(Saved data entries)
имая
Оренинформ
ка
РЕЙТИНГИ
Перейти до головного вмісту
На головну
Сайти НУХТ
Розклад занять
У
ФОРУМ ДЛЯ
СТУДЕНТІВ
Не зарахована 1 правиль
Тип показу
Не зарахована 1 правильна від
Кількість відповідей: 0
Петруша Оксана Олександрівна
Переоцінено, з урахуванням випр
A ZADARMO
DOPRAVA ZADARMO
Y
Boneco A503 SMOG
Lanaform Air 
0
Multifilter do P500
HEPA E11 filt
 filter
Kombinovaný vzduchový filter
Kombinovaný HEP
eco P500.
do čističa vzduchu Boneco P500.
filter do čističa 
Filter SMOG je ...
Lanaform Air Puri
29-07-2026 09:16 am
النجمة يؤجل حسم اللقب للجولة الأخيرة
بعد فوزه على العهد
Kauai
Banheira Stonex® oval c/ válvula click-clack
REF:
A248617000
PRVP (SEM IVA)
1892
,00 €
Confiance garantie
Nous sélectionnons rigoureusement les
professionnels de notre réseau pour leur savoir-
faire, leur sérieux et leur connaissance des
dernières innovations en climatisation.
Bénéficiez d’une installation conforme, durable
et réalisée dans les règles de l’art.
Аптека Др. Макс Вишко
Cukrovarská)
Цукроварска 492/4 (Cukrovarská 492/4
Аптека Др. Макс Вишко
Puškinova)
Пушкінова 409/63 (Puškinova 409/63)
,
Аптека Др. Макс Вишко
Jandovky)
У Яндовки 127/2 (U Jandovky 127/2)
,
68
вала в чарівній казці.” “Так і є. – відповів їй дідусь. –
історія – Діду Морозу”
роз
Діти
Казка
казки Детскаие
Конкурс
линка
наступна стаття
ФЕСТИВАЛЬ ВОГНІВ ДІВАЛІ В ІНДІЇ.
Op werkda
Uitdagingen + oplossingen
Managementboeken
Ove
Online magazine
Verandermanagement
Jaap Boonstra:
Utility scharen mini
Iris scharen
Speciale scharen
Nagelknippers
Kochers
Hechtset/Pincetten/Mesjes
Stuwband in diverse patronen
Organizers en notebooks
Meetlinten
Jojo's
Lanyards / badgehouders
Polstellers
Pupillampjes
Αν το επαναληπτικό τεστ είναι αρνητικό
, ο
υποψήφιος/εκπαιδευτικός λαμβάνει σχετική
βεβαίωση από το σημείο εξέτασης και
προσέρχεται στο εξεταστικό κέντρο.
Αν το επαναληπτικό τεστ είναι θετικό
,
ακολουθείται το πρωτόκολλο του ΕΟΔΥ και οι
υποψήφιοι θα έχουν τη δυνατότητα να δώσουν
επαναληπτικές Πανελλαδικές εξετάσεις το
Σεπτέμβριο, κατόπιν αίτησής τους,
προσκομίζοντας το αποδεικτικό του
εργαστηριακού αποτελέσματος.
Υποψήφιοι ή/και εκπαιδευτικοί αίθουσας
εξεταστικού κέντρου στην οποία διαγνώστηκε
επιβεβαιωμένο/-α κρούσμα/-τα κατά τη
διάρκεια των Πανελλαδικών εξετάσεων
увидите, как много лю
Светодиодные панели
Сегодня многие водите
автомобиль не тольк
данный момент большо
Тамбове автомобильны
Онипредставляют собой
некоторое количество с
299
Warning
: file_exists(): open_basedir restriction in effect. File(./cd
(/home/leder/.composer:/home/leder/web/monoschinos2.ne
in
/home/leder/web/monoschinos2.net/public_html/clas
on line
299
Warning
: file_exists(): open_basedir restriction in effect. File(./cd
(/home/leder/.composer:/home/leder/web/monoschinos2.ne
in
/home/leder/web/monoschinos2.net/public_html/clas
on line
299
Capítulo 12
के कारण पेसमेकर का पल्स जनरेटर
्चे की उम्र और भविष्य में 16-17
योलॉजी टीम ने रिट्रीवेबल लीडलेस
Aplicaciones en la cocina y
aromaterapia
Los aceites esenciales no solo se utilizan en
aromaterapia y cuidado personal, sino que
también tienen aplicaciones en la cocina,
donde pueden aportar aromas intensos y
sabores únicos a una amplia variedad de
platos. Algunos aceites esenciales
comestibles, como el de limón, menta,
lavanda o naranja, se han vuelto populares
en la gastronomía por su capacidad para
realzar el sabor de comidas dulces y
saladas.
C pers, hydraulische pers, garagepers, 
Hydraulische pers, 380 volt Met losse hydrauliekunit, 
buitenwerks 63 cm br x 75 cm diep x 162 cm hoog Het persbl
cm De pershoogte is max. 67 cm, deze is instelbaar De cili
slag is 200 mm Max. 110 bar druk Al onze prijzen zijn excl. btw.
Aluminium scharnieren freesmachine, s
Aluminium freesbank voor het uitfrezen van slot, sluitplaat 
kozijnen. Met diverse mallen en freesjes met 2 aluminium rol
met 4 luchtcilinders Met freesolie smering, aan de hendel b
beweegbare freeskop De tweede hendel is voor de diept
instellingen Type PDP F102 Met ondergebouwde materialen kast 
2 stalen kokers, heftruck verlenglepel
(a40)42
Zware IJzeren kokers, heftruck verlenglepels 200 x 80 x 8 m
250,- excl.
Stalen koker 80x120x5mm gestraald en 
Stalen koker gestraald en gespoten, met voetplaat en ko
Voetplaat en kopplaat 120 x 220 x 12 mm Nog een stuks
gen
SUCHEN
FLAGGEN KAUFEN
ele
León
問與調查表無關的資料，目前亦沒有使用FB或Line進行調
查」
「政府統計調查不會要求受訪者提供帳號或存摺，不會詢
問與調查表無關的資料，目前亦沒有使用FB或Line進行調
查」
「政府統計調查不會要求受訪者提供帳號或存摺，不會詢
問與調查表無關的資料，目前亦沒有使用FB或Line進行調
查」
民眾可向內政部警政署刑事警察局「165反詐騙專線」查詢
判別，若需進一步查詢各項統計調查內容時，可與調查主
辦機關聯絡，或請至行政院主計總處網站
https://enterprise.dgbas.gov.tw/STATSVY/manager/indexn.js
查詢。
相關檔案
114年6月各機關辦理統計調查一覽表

**YOUR ASSIGNMENT**
Reproduce word for word the part of the entries that opens with the first line and closes with the line containing "Multifilter do P500", including both ends.

**YOUR SOLUTION**
имая
Оренинформ
ка
РЕЙТИНГИ
Перейти до головного вмісту
На головну
Сайти НУХТ
Розклад занять
У
ФОРУМ ДЛЯ
СТУДЕНТІВ
Не зарахована 1 правиль
Тип показу
Не зарахована 1 правильна від
Кількість відповідей: 0
Петруша Оксана Олександрівна
Переоцінено, з урахуванням випр
A ZADARMO
DOPRAVA ZADARMO
Y
Boneco A503 SMOG
Lanaform Air 
0
Multifilter do P500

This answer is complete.